Power plant expansion
The Soda Lake Geothermal plant is a dual geothermal electric-generating facility situated eight miles north-west of Fallon, Nevada, US. Nevada is the second-ranking US state in terms of geothermal resources. Soda Lake I was launched in 1987 and the second part of the facility, Soda Lake II, has been in operation since 1991.
The existing combined nameplate capacity of Soda Lake I and Soda Lake II is almost 23MW. Together, they generate an average output of 15MW, which was achieved for the first time in 2010.
Originally owned and operated by Magma Energy (now Alterra Power), the Soda Lake Geothermal Plant was refurbished in September and October 2009 to contribute an additional 1MW of power to the net output. Magma Energy merged with Plutonic Power and changed its name to Alterra Power in 2011.
Alterra Power sold the Soda Lake geothermal facility to an affiliate of Cyrq Energy in January 2015.
An expansion programme to meet the plant’s design capacity is currently under way. As part of the phase one expansion, two new production wells were drilled and the surface piping and equipment were upgraded to generate 15MW of net power.
A flow test of the first production well, 45A-33, was successfully completed on 6 January 2010. The well, drilled in June 2009, demonstrated a continuous flow of 1,200gpm at 385°F. The well has a capacity to generate 3MW of net power. Phase one was completed in 2010, resulting in a net additional capacity of 4MW.
Phase one required a total investment of $21m, 30% of which is reimbursed by the US Treasury Grant. Phase two of the expansion programme commenced in June 2010 to increase the designed capacity of the plant to 37MW.
The Soda Lake facility is spread over an area of 2,071ha. Four production wells and four injections wells supply geothermal fluid to the plant. Both Soda Lake I and Soda Lake II are binary cycle power plants with an installed design capacity of 5.1MW and 18MW, respectively.
Binary cycle technology enables the plants to use cooler reservoirs that stop excess gas release. It allows the usage of a higher number of reservoirs, resulting in greater efficiency and lower cost.
A water-cooled condensing system is installed in Soda Lake I, and Soda Lake II is equipped with an air-cooled condensing system. To carry the generated power, a 60kV line is provided from the entrance of the plant.
The plant is supplied with hot fluid from geothermal reservoirs. Heat is transferred via a heat exchanger to a separate pipe that carries fluids of lower boiling temperature. The fluids, which consist of isobutene or isopentane, are vaporised to generate power for the turbines. The pressure of the expanding vapour drives the turbines, which then powers the generators. Following this process, the geothermal fluid is cooled and returned to the reservoirs.

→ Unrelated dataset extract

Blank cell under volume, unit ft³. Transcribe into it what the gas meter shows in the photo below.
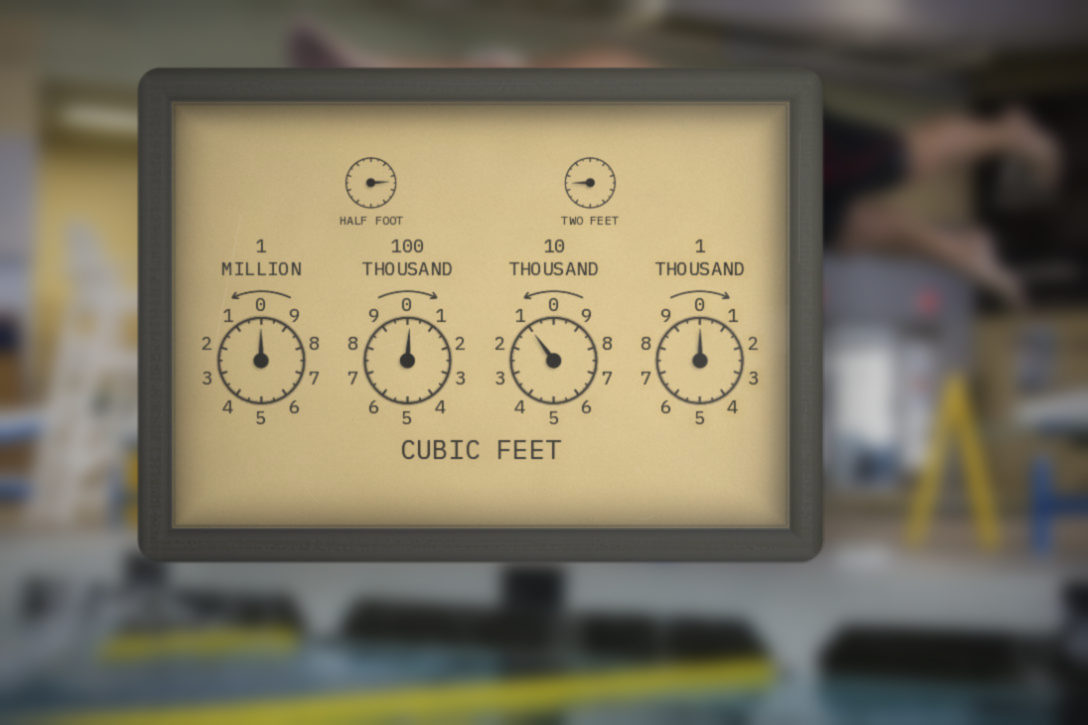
1000 ft³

The power generated from the Soda Lake plant is carried to an electrical substation, which redistributes it to the local electrical grid. Transmission lines, including 120kV, 230kV and 345kV, run in close proximity to the Soda lake operation. The area is also served by a regional railroad line that goes southwards.
All the generated power is purchased by NV Energy, a Sierra Pacific Resources subsidiary, located in Reno, Nevada. The company was acquired by Magma Energy Corporation in October 2008.
Nevada is the fastest-growing state in the US in relation to electricity consumption. In 2014, the state consumed 35,075 million kilowatts of electricity. It currently ranks 38 in the US for electricity consumption.
The power market in Nevada is traditional and regulated. Many high-voltage transmission lines run across the stage to bring power to California. The state derives approximately 7% of electricity from geothermal power plants.
As of 2015, Nevada has 24 geothermal plants that together generate approximately 673MW of power.
A legislation passed by Nevada’s state government mandated that all power manufacturers would increase their output of renewable energy from 8% to 20% by 2015.
Nevada ranks second in the US in terms of geothermal potential. Less than 5% of Nevada’s geothermal resources are consumed by the Churchill County, which uses no more than 10% of the geothermal power generated.